While sitting on the side of my bed, I was given renewed courage to go back to the room. Something kept me going all the way to the room and then past the nurses who were trying to comfort him, right up to the bed. The young boy was about seven or eight years old. He looked as though he had a circular steel band screwed into his head. Steel rods were affixed to the band on his head and were connected to contraptions screwed into his shoulders and chest.
A woman kneeling at the head of the bed kissed the child and whispered into his ear. I assumed that she was the child’s mother and started talking to her. She told me that her son had been playing on a revolving clothesline when he had slipped, caught his head between the crossbars, and broken his neck. We continued talking for a while. I tried to comfort her and told her that I held the priesthood in my church. If she would like, I said, I could arrange to give her child a blessing.
She then told me that she was a member of The Church of Jesus Christ of Latter-day Saints and that she wanted priesthood holders from her church to give her son a blessing. However, since her husband was no longer an active member, she doubted that anyone in their ward knew them well enough to come and offer a blessing. When I told her that I belonged to the same church, held the same priesthood, and had a friend in the hospital who could assist me in a priesthood ordinance, she immediately agreed to the blessing.
It took a while to get my friend out of bed and into a wheelchair, then to position him beside the child’s bed where he could assist me in giving a blessing. Getting myself positioned at the head of the bed while on crutches was no easy task either, but even though my legs were tired from standing for so long, something pressed me on.
Although the boy was still crying, I asked him if he wanted a priesthood blessing and informed him that I belonged to the same church that he did. When I told him that a special messenger had sent me to him, he finally stopped crying, smiled a weak smile, and said, “Yes, please.” He appeared to understand as I explained that giving the blessing might be a little difficult. My friend was sick and in a wheelchair, I only had one leg to hold me up, and we couldn’t put any pressure on the child’s head because of his injury. But we proceeded with a brief blessing, after which the boy became quiet and showed signs of sleeping.

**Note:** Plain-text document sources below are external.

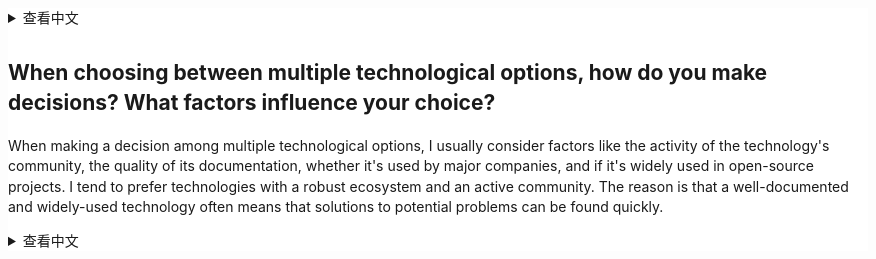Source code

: <details><summary>查看中文</summary></details>

## When choosing between multiple technological options, how do you make decisions? What factors influence your choice?

When making a decision among multiple technological options, I usually consider factors like the activity of the technology's community, the quality of its documentation, whether it's used by major companies, and if it's widely used in open-source projects. I tend to prefer technologies with a robust ecosystem and an active community. The reason is that a well-documented and widely-used technology often means that solutions to potential problems can be found quickly.

<details><summary>查看中文</summary></details>
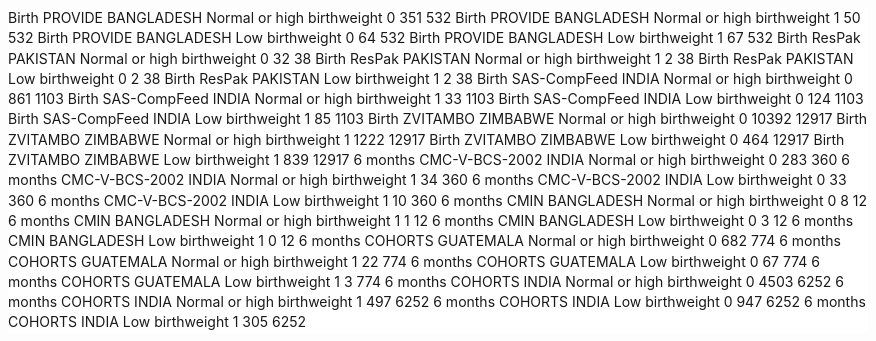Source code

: Birth       PROVIDE          BANGLADESH                     Normal or high birthweight         0      351     532
Birth       PROVIDE          BANGLADESH                     Normal or high birthweight         1       50     532
Birth       PROVIDE          BANGLADESH                     Low birthweight                    0       64     532
Birth       PROVIDE          BANGLADESH                     Low birthweight                    1       67     532
Birth       ResPak           PAKISTAN                       Normal or high birthweight         0       32      38
Birth       ResPak           PAKISTAN                       Normal or high birthweight         1        2      38
Birth       ResPak           PAKISTAN                       Low birthweight                    0        2      38
Birth       ResPak           PAKISTAN                       Low birthweight                    1        2      38
Birth       SAS-CompFeed     INDIA                          Normal or high birthweight         0      861    1103
Birth       SAS-CompFeed     INDIA                          Normal or high birthweight         1       33    1103
Birth       SAS-CompFeed     INDIA                          Low birthweight                    0      124    1103
Birth       SAS-CompFeed     INDIA                          Low birthweight                    1       85    1103
Birth       ZVITAMBO         ZIMBABWE                       Normal or high birthweight         0    10392   12917
Birth       ZVITAMBO         ZIMBABWE                       Normal or high birthweight         1     1222   12917
Birth       ZVITAMBO         ZIMBABWE                       Low birthweight                    0      464   12917
Birth       ZVITAMBO         ZIMBABWE                       Low birthweight                    1      839   12917
6 months    CMC-V-BCS-2002   INDIA                          Normal or high birthweight         0      283     360
6 months    CMC-V-BCS-2002   INDIA                          Normal or high birthweight         1       34     360
6 months    CMC-V-BCS-2002   INDIA                          Low birthweight                    0       33     360
6 months    CMC-V-BCS-2002   INDIA                          Low birthweight                    1       10     360
6 months    CMIN             BANGLADESH                     Normal or high birthweight         0        8      12
6 months    CMIN             BANGLADESH                     Normal or high birthweight         1        1      12
6 months    CMIN             BANGLADESH                     Low birthweight                    0        3      12
6 months    CMIN             BANGLADESH                     Low birthweight                    1        0      12
6 months    COHORTS          GUATEMALA                      Normal or high birthweight         0      682     774
6 months    COHORTS          GUATEMALA                      Normal or high birthweight         1       22     774
6 months    COHORTS          GUATEMALA                      Low birthweight                    0       67     774
6 months    COHORTS          GUATEMALA                      Low birthweight                    1        3     774
6 months    COHORTS          INDIA                          Normal or high birthweight         0     4503    6252
6 months    COHORTS          INDIA                          Normal or high birthweight         1      497    6252
6 months    COHORTS          INDIA                          Low birthweight                    0      947    6252
6 months    COHORTS          INDIA                          Low birthweight                    1      305    6252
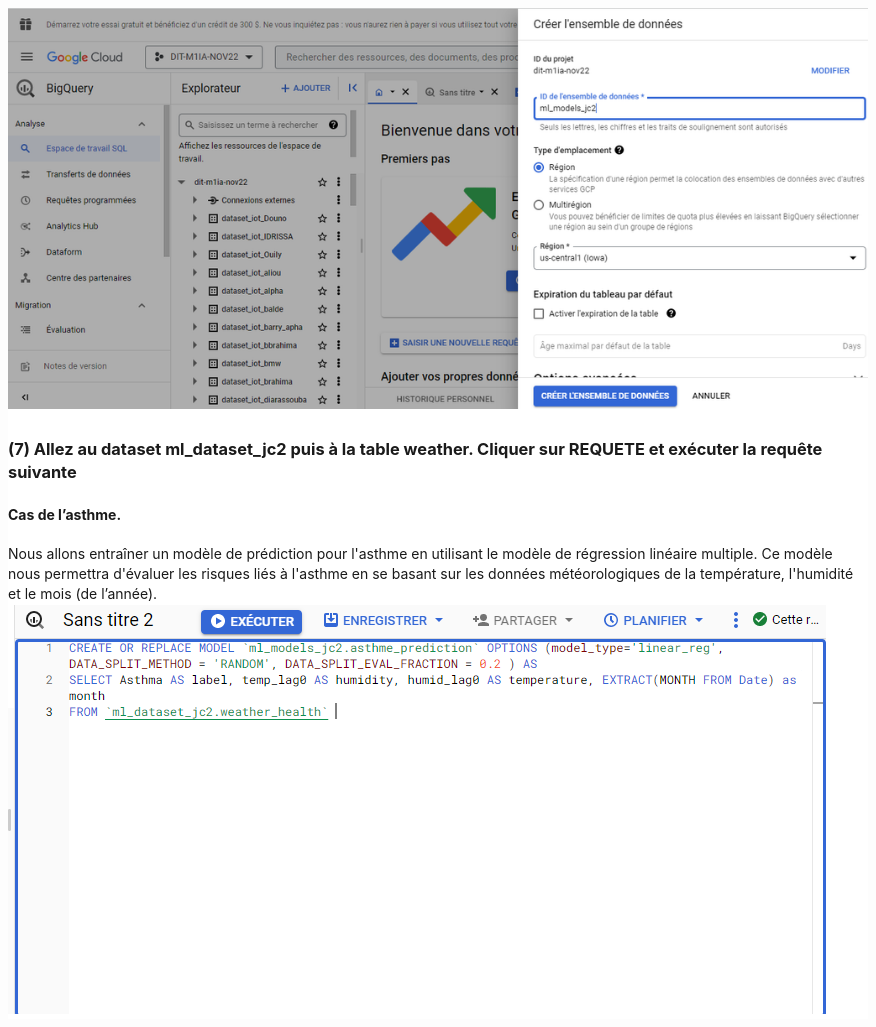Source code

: ![logo](progr10.png) 
### (7) Allez au dataset ml_dataset_jc2 puis à la table weather. Cliquer sur REQUETE et exécuter la requête suivante  
#### Cas de l’asthme.  
Nous allons entraîner un modèle de prédiction pour l'asthme en utilisant le modèle de régression linéaire multiple. Ce modèle nous permettra d'évaluer les risques liés à l'asthme en se basant sur les données météorologiques de la température, l'humidité et le mois (de l’année). 
![logo](progr11.png)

The nurses all wanted to know what it was that had quieted the boy. I was not a good missionary at the time and didn’t tell them that it was the power of God acting through the priesthood. I got my companion back in bed and then rested my leg. But later, I felt that I should visit the hospital dayroom, where I found the relieved boy’s mother sitting with her husband.
The mother asked if I might also give them a blessing of comfort. This I did in the form of a prayer. I remember asking that the father might have help in overcoming his Word of Wisdom problem and returning to church with his family.
To my astonishment and extreme delight, I later learned that the young boy was making an excellent recovery and was allowed to go home about four days later with only a soft, firm collar around his neck. About six weeks later, I learned that the boy’s father, mother, and the rest of the family were regularly attending church in the stake in which they reside.
I had been a member of the Church for about two and a half years when this incident occurred. It has given me a testimony that, even now, years later, I cannot deny. My testimony is as strong as ever.